TEXT PASSAGE section start
People get high at work. That much is fact. But thanks to a new survey, we now know more about the how, why, when and where of smoking on the clock, including which industries are the highest—literally.
The workplace, of course, has never been a very weed-friendly space, those in the cannabis industry notwithstanding. But expanding legalization is beginning to have an effect on workplace drug policies, especially for authorized medical cannabis patients. But whether for medical or recreational purposes, increasing productivity or just dealing with that awful boss, more people are high at work than ever before.
High at Work: Daily Necessity or Special Occassion?
In a survey of 1,000 people across the U.S., all of whom are at least part-time employees, 157 people, or about 16 percent, admitted to being high on the job. While that may seem like a small percentage, it’s still higher than it was five years ago, when just 10 percent of people reported working while stoned.
So what accounts for the uptick? Legalization, you would likely reason, means more stoned employees. But in fact, states, where weed is fully illegal, have the highest percentage of high employees, though not by much. In fully legalized states, 16.2 percent of employees have worked high, compared to 17 percent in prohibition states. Medical only states come in last, at 14.6 percent. Ironic, since workplace protections for medical cannabis patients are rolling out in those places.
But what really paints the clearest picture of who’s high at work is the survey data on how many times people do it. Topping all other use-frequency categories are both employees who smoke up on the job every day and those who do so just a few times per year. In other words, getting high at work is either a daily ritual or something reserved for special occasions, holiday parties, raises, bonuses or as a final f*ck you on your way out the door.
These are the Highest—and Least High—Job Sectors in America
An entire sociological study could be conducted on the relationship between how demanding and/or fulfilling a job is and how many people get high to put in their hours. But for now, we just have the data. And this data could reflect anything. It could reflect how someone relates to their job. It could reflect how many people work in the industry. Or, it could simply represent how tolerant a particular industry is to an employee failing a drug test for weed.
According to the survey, employees in the service sector—food and hospitality—are the highest in the country. With 35 percent of workers in that industry reporting being stoned on the clock, service industry employees best all other industries. But a close second is construction, at 32.5 percent. Third place, perhaps no surprise, is the arts, entertainment and recreation industry.
At the lower end of the spectrum are those jobs that have strict safety requirements or that are highly specialized and don’t have nearly as large of a workforce. Tucked in with them, however, are jobs that require intense interpersonal interaction, especially with minors or the public, like education and healthcare—the lowest on the list at 7.8 percent and 5.7 percent respectively.
TEXT PASSAGE section end
INFORMATION SUPPLIED section start
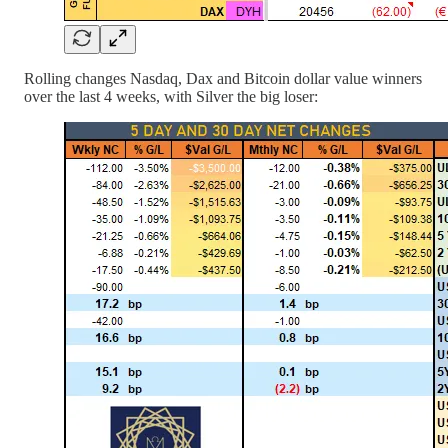
Rolling changes Nasdaq, Dax and Bitcoin dollar value winners
over the last 4 weeks, with Silver the big loser:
INFORMATION SUPPLIED section end
- ACTION ITEM
Write out, word for word, the stretch of the article about getting high at work that starts at the words "People get high at" and stops after "are the highest—literally.".

- TASK ANSWER
People get high at work. That much is fact. But thanks to a new survey, we now know more about the how, why, when and where of smoking on the clock, including which industries are the highest—literally.